Abstract

This study reports on structural changes of hemoglobin (Hb) that were induced by cisplatin binding. Two techniques, nanoelectrospray quadrupole time-of-flight mass spectrometry (nanoES-MS) and high-performance liquid chromatography with inductively coupled plasma mass spectrometry (HPLC/ICPMS), were developed to facilitate this study. Nanospray MS analyses of cisplatin and Hb reaction mixtures demonstrated that the ion at m/z 616.5, the heme group, increased with an increase of cisplatin concentration, indicating the loss of heme groups from the intact protein. This conclusion was also supported by the increase of cisplatin-alpha or -beta complex formation.

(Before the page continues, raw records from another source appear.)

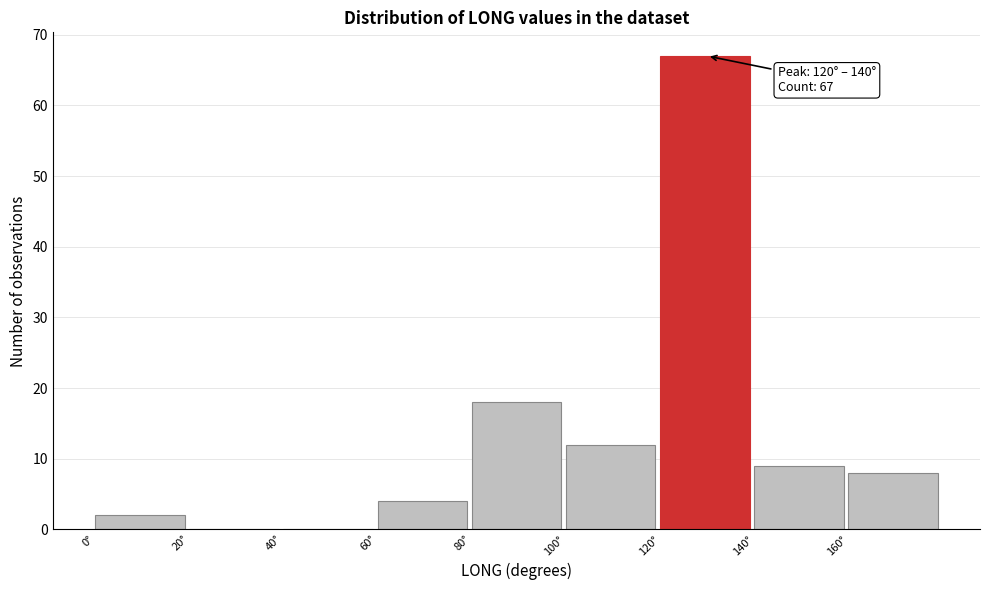

Which range on the x-axis has the tallest bar?

120 to 140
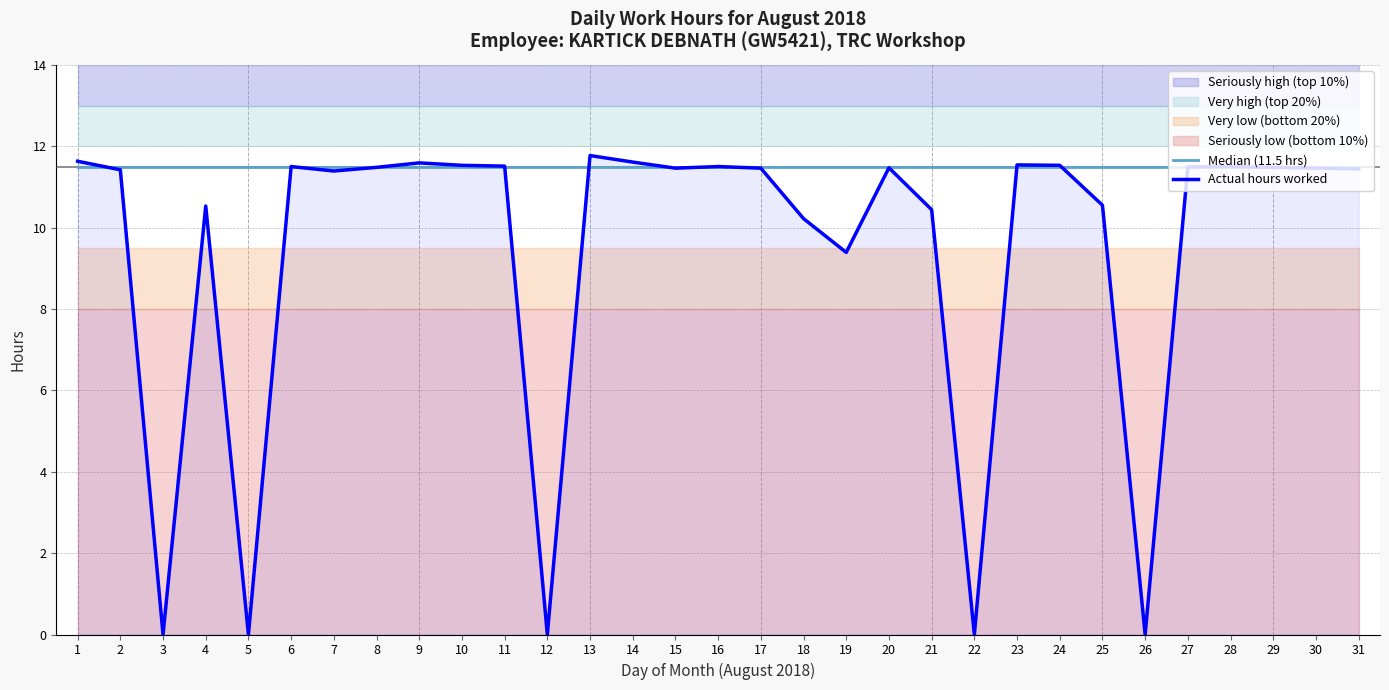

Reading left to right, what are all the values shown in this chart?

Median (11.5 hrs): 11.5	11.5	11.5	11.5	11.5	11.5	11.5	11.5	11.5	11.5	11.5	11.5	11.5	11.5	11.5	11.5	11.5	11.5	11.5	11.5	11.5	11.5	11.5	11.5	11.5	11.5	11.5	11.5	11.5	11.5	11.5
Actual hours worked: 11.6	11.4	0.0	10.5	0.0	11.5	11.4	11.5	11.6	11.5	11.5	0.0	11.8	11.6	11.5	11.5	11.5	10.2	9.4	11.5	10.4	0.0	11.5	11.5	10.6	0.0	11.5	11.5	11.5	11.5	11.4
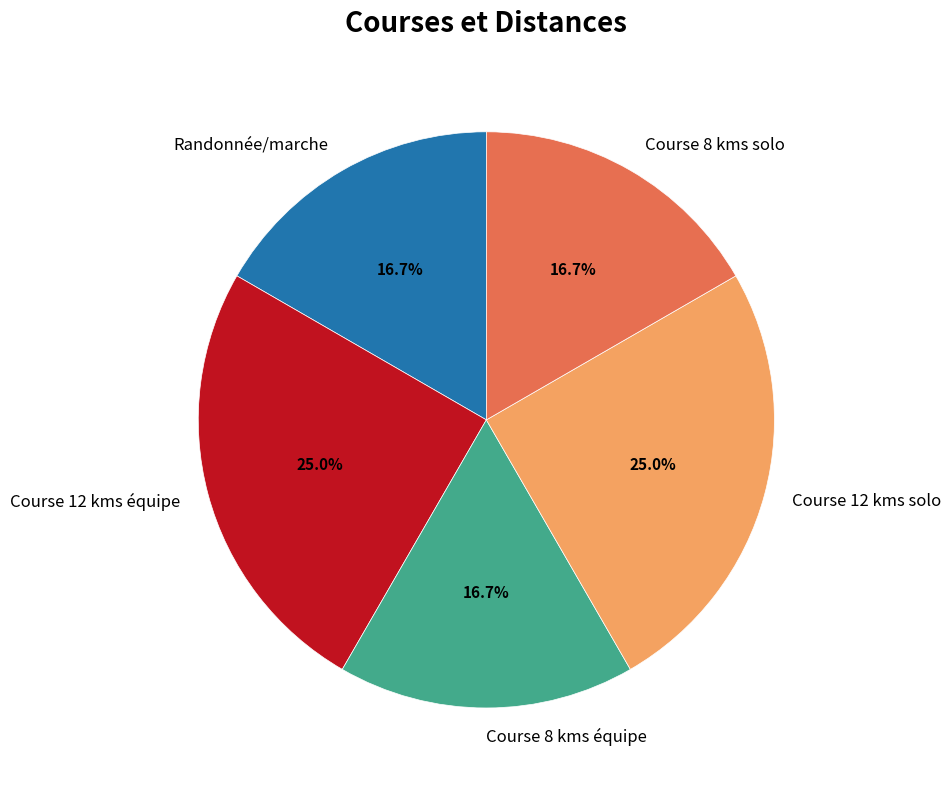

To the nearest percent, what is the average slice percentage?

20%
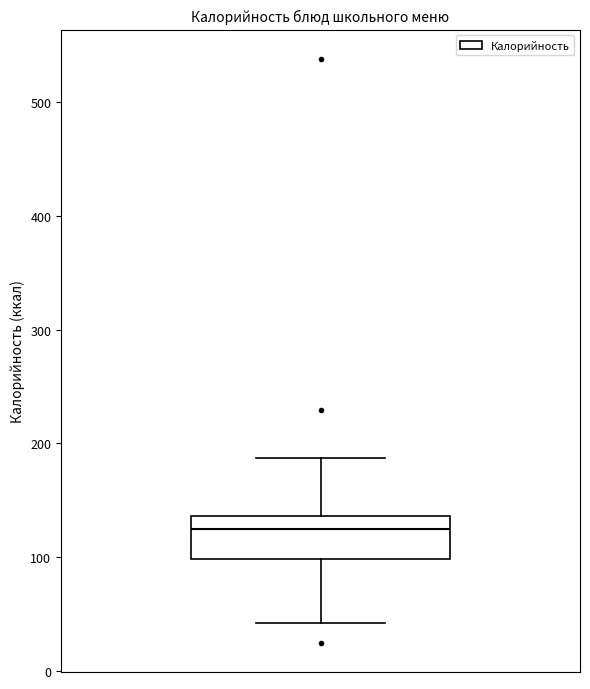

Read this box plot against the y-axis: the position of the median line, the range covered by the box, and the ends of both whiskers. The values are not printed on the chart, so give them approximately, as read against the axis.

median 130, box 100 to 140, whiskers 40 to 190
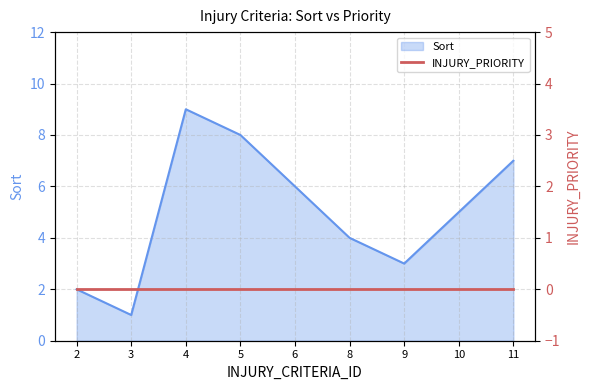

Reading right to left, what are all the values shown in this chart?

7	5	3	4	6	8	9	1	2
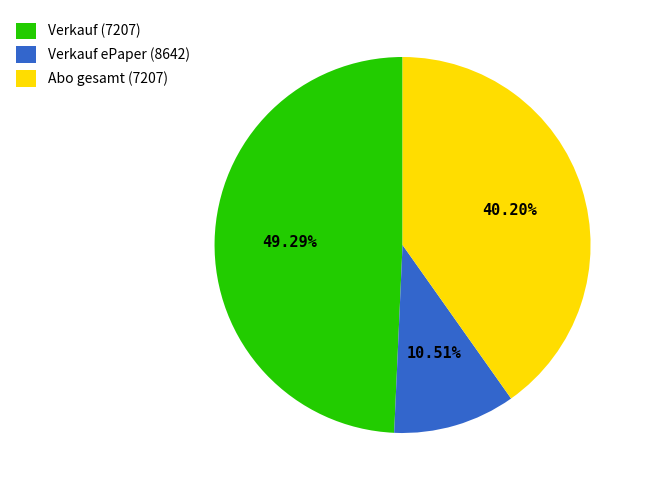

How many slices are in this pie chart?

3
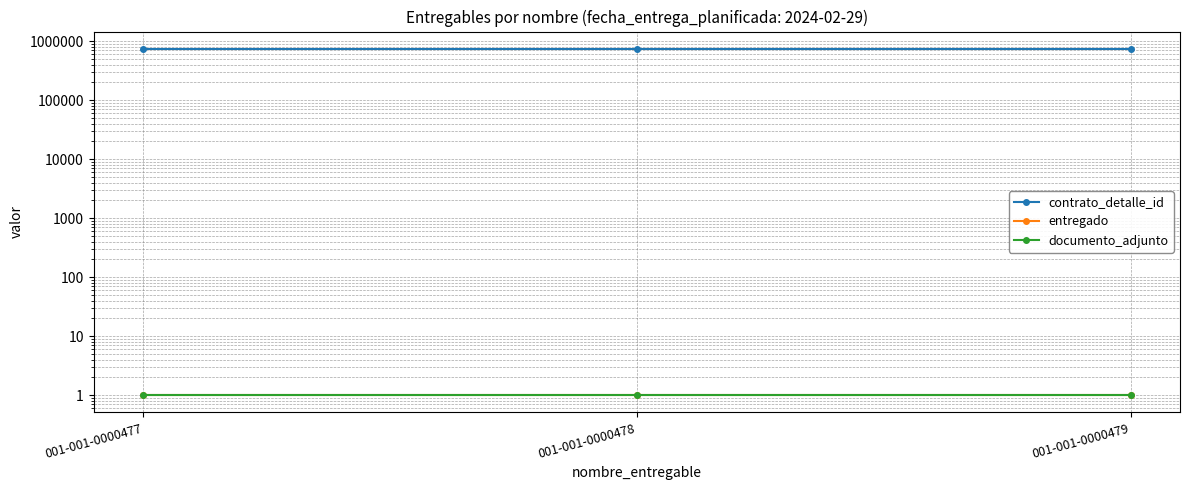

What is the maximum value shown in the chart?

742395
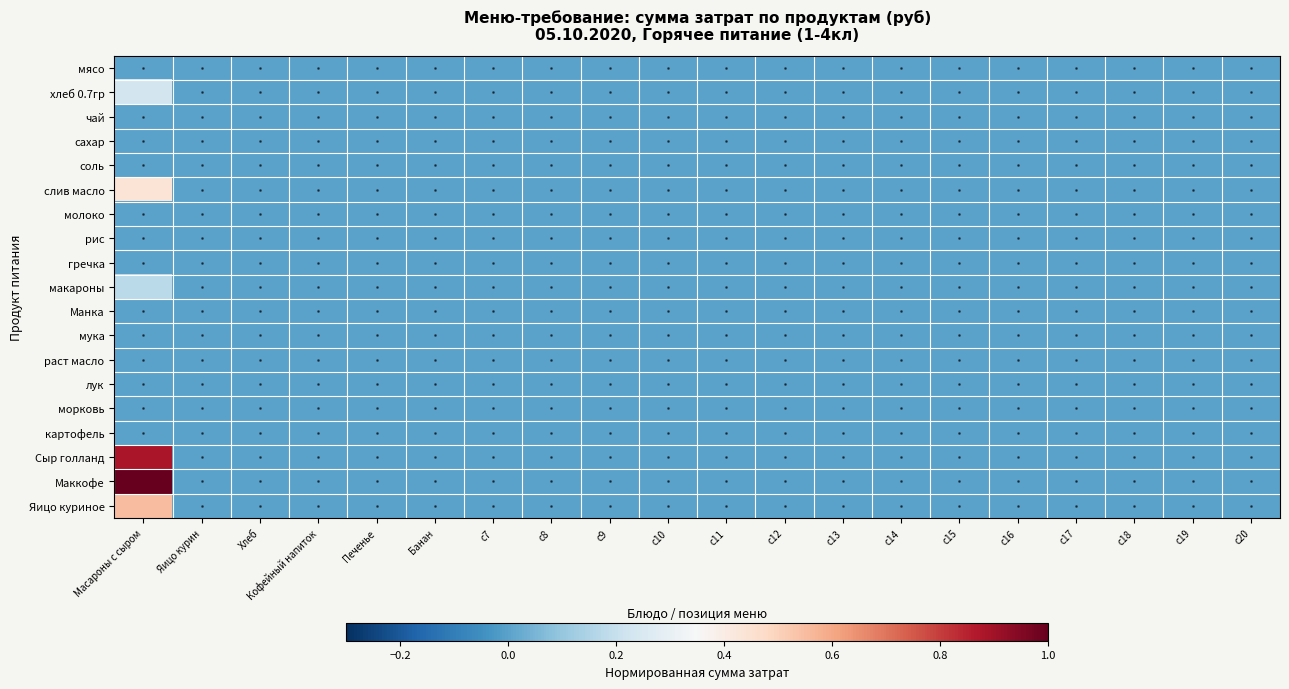

Which label corresponds to the smallest value in the chart?

Macароны с сыром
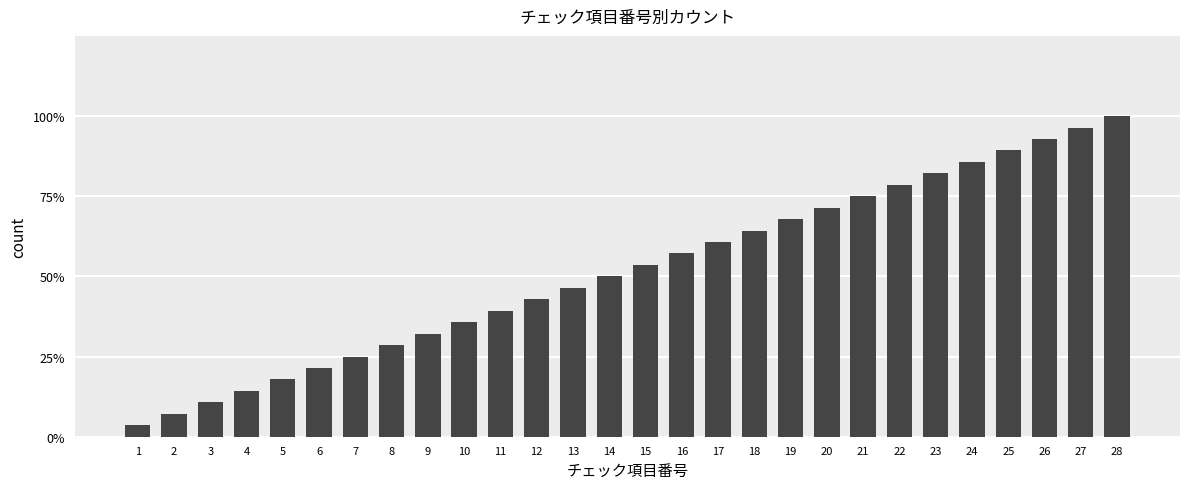

Does the chart contain any negative values?

No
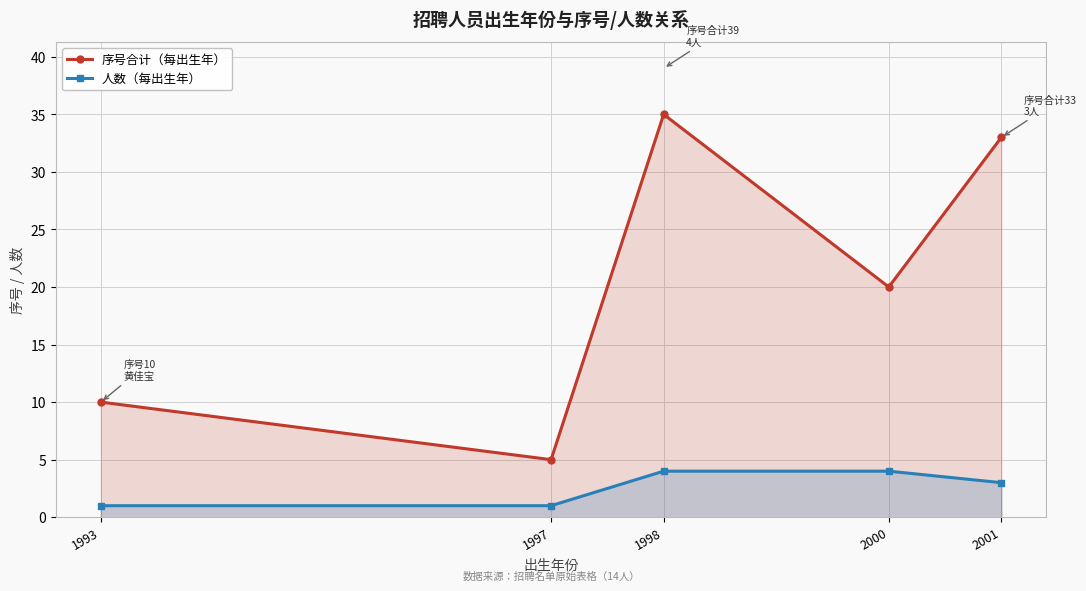

The 人数（每出生年） series shows 1 at 1997. True or false?

True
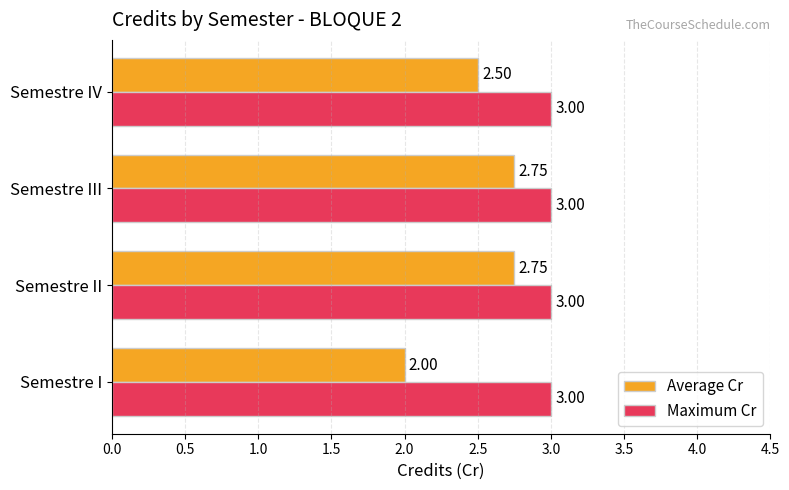

Which category has the lowest value across all series?

Semestre I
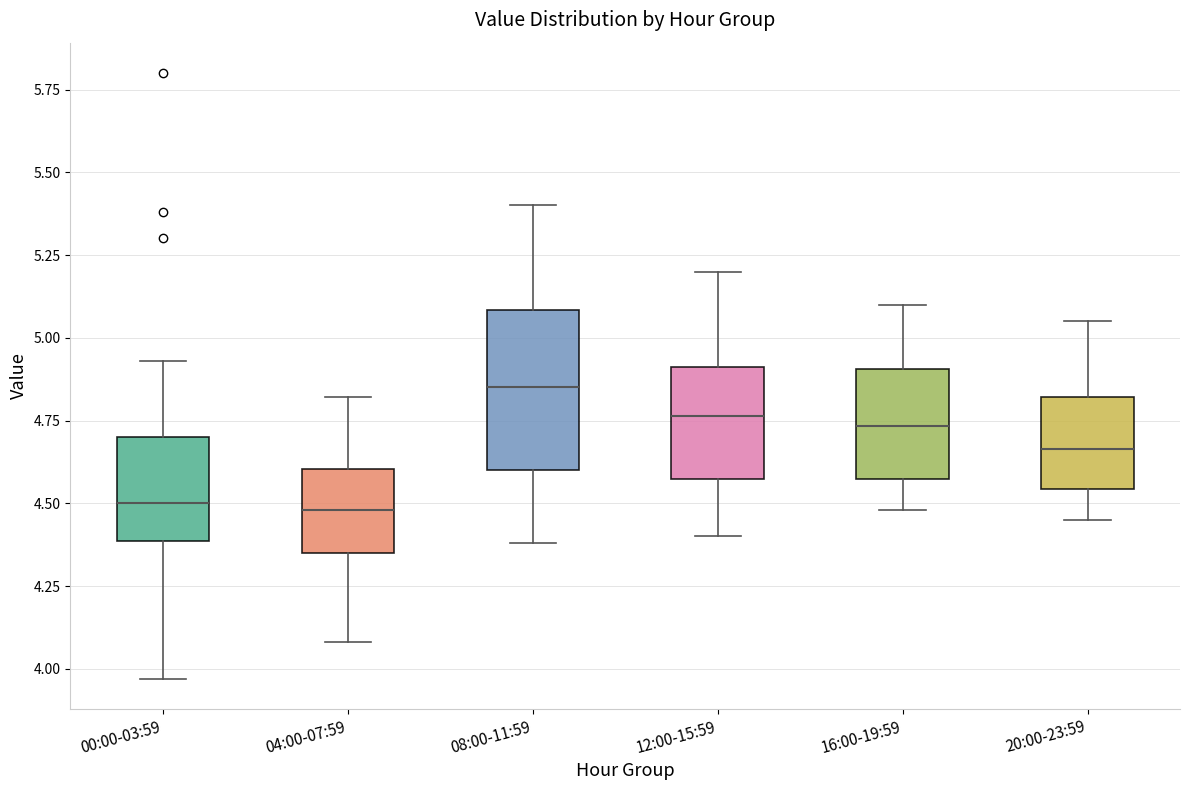

Reading left to right, read every box against the y-axis: the position of its median line, the range the box covers, and the ends of its whiskers. The values are not printed on the chart, so give them approximately, as read against the axis.

00:00-03:59: median 4.50, box 4.40 to 4.70, whiskers 3.95 to 4.95
04:00-07:59: median 4.50, box 4.35 to 4.60, whiskers 4.10 to 4.80
08:00-11:59: median 4.85, box 4.60 to 5.10, whiskers 4.40 to 5.40
12:00-15:59: median 4.75, box 4.55 to 4.90, whiskers 4.40 to 5.20
16:00-19:59: median 4.75, box 4.55 to 4.90, whiskers 4.50 to 5.10
20:00-23:59: median 4.65, box 4.55 to 4.80, whiskers 4.45 to 5.05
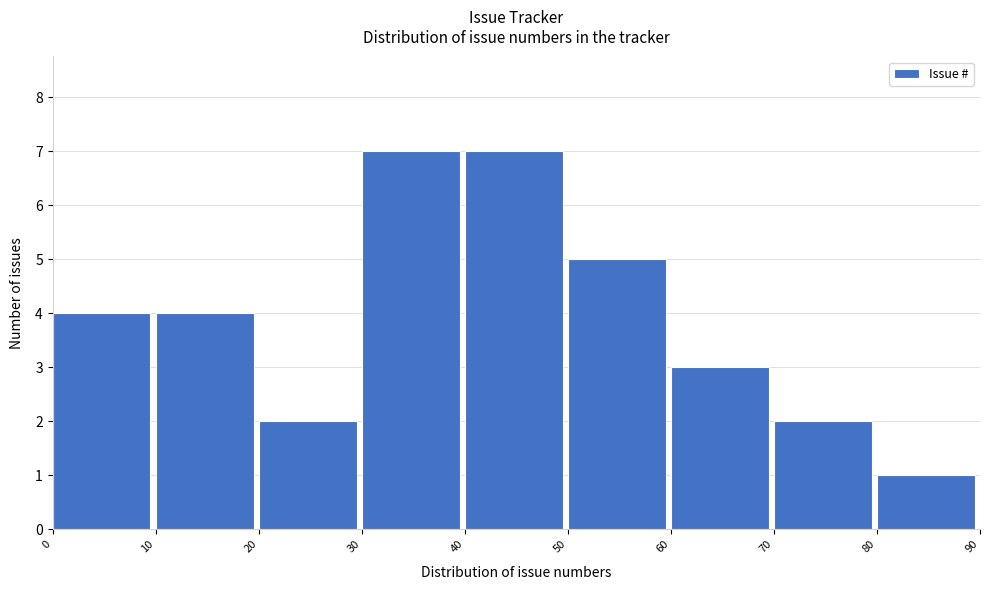

What is the height of the bar covering 20 to 30 on the x-axis? The values are not printed on the chart, so give them approximately, as read against the axis.

2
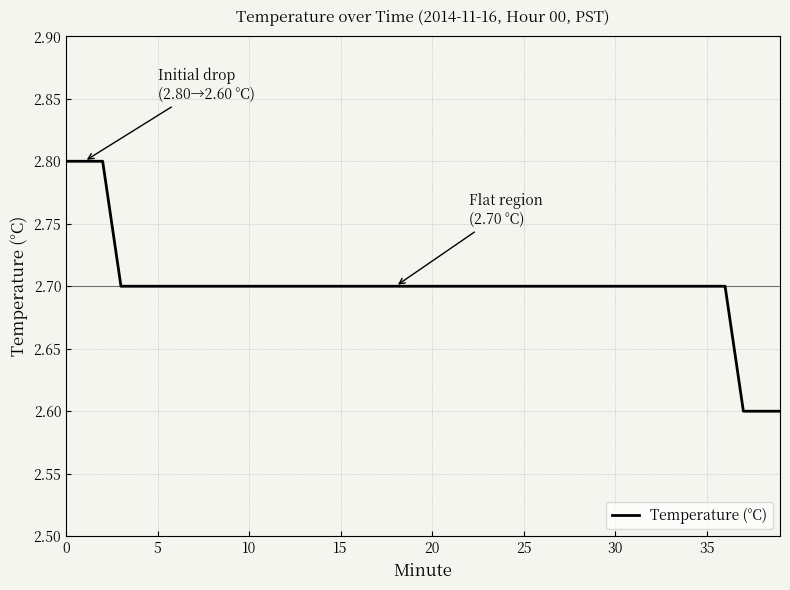

What is the minimum value shown in the chart?

2.6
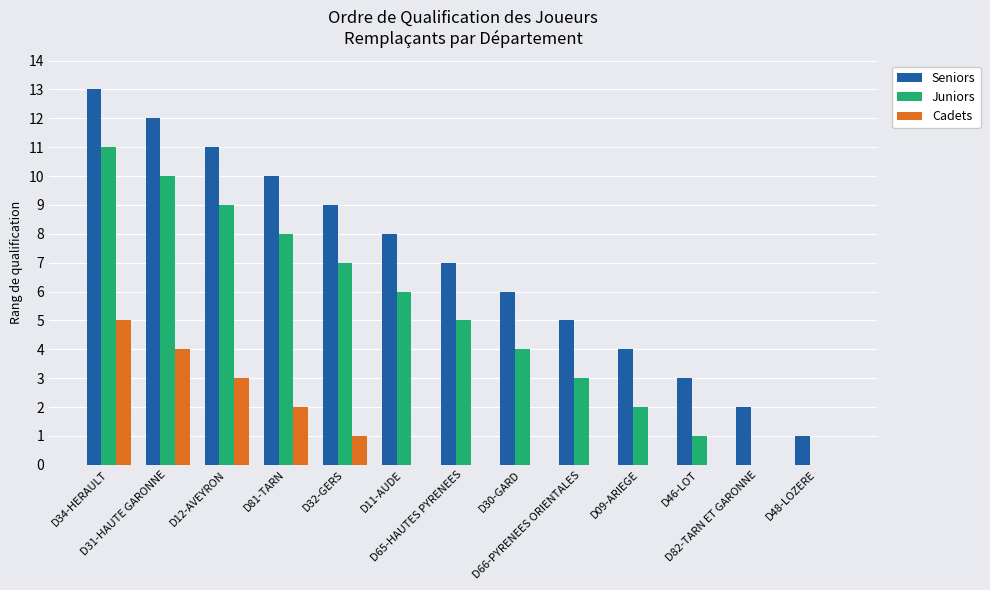

Which series has the largest range (max minus min)?

Seniors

The change of the Hb-bound Fe was further investigated by monitoring Fe signals using size-exclusion HPLC/ICPMS. After incubation with cisplatin at clinically relevant concentrations, under physiological conditions, the amount of Fe bound to Hb was reduced while formation of cisplatin-Hb complexes increased. Flow-injection ICPMS analysis of the Fe contents in the low molecular weight fraction (<3000 Da) of the reaction mixtures after size fractionation further demonstrated a corresponding increase of Fe with the increase of cisplatin concentrations. HPLC/ICPMS detected three Hb-cisplatin complexes, one of which eluted at the same retention time as Hb while the other two complexes eluted later than Hb. With clinically relevant concentrations of cisplatin (0.05-1.0 microM) and 10 microM of Hb, the concentrations of the Hb-cisplatin complexes were determined in the range 0.1-64 nM. These results, obtained from nanoES-MS, HPLC/ICPMS, and FIA-ICPMS, demonstrate that cisplatin binding to Hb resulted in the dissociation of the heme group from the intact protein.